While GMing I do tend to use either reduced XP awards or else a revised XP chart for levels and I reduce the amount of treasure per encounter accordingly. One reason why I rarely complain about other GM's being strict or tight with awards.

I wouldn't have PCs level twice in one game session, but certainly levelling within 'an adventure' is likely, but I only allow it when there is rest (even if it's just overnight).
 

I play in 2 groups. One group tends to be a bit looser on advancement and experience, and generaly gives it out more as a "I feel this is an appropriate award for XP due to chalenges overcome and RP", and another, more by the book advancement. The more casual group tends to flow a bit better, with levels granted at more appropriate times in the story, while the other campaign has given advancement a bit more of a mechanical feal to it.

It all depends on the group and the game. I find that as a player, I get more personal character attachment with advancing from a lower level, as well as it tends to allow for an opertunity to grow as a character (IE, expand class knowledge, change tactics, shape character pesonality).
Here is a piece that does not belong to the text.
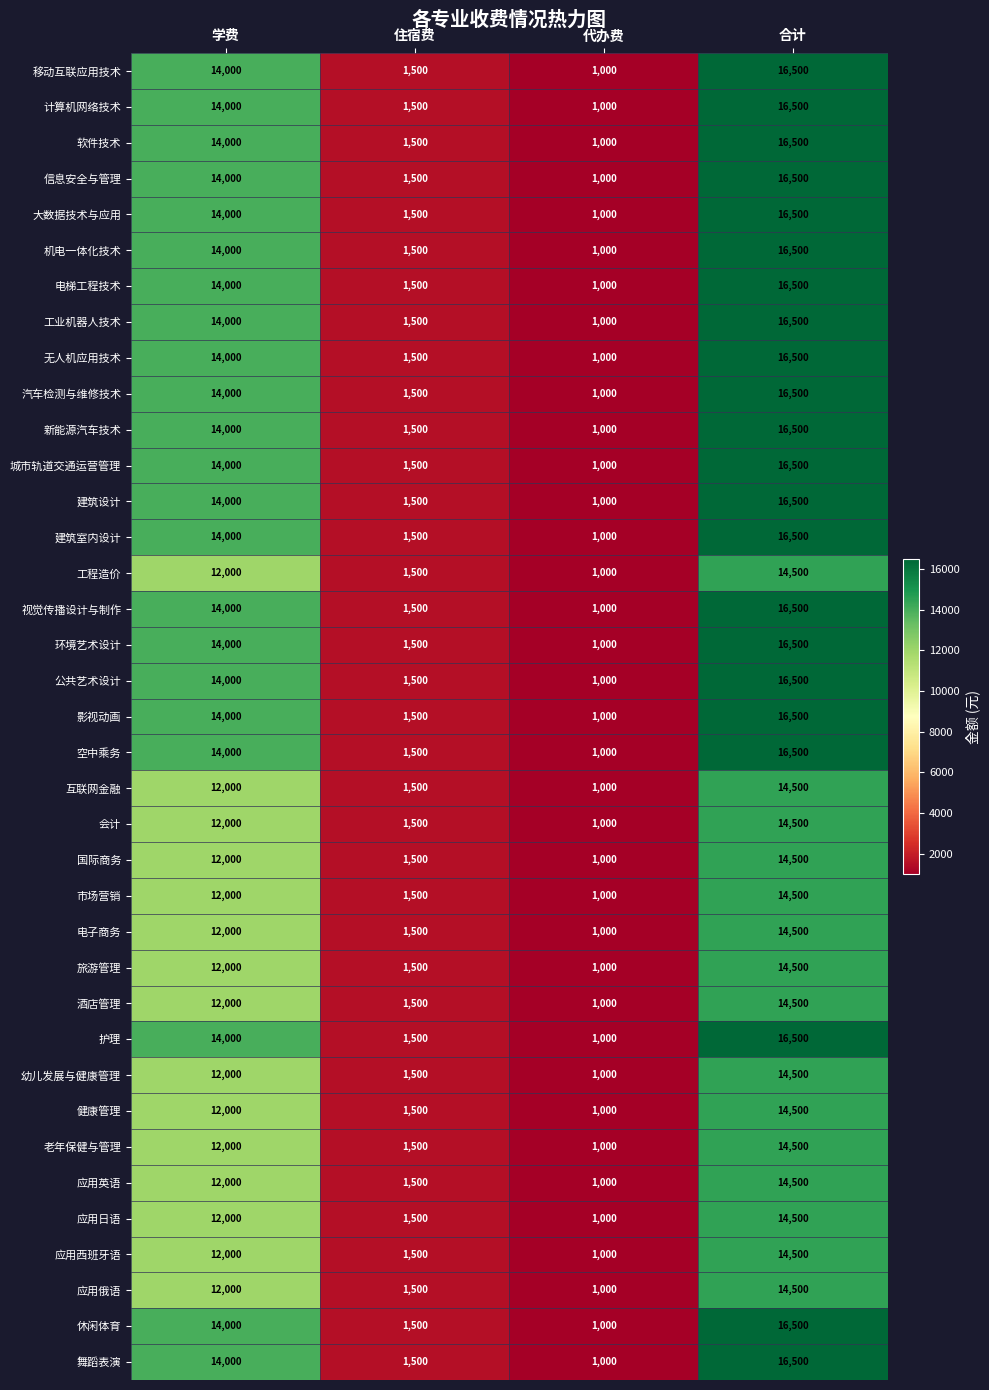

What is the total value across all series at 学费?

488000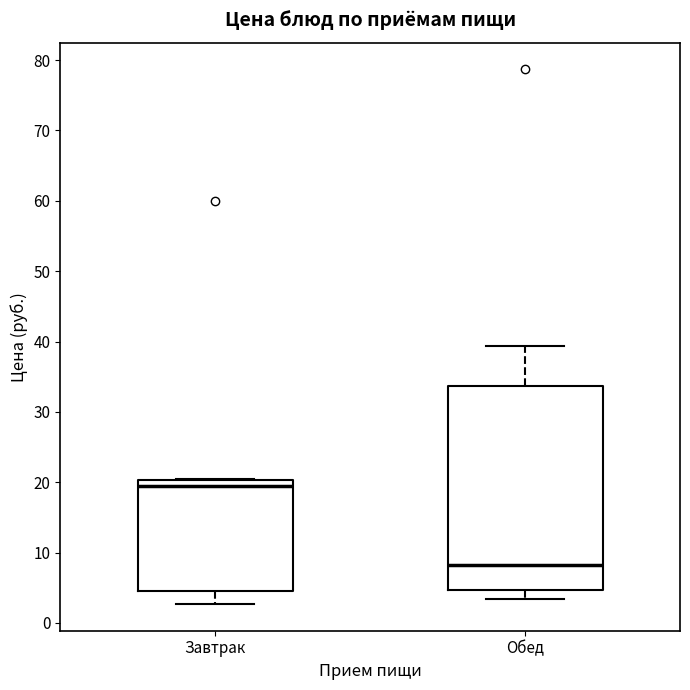

Which box's median line is the highest?

Завтрак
Starting a bit higher tends to allow you to assume a bit more about the character, and I find can lead to a bit more confusion about who the character is because the story is shaped a bit more by ideal circumstances than roleplay and character experiences.

Generaly though, I try to start at 2nd level to allow a character to multi-class early and be a bit more survivable (Max HP for both levels).

On the other hand, if I were to do a modern game, I'd probably start around 5th level, allowing people to start in or get close to the advanced classes.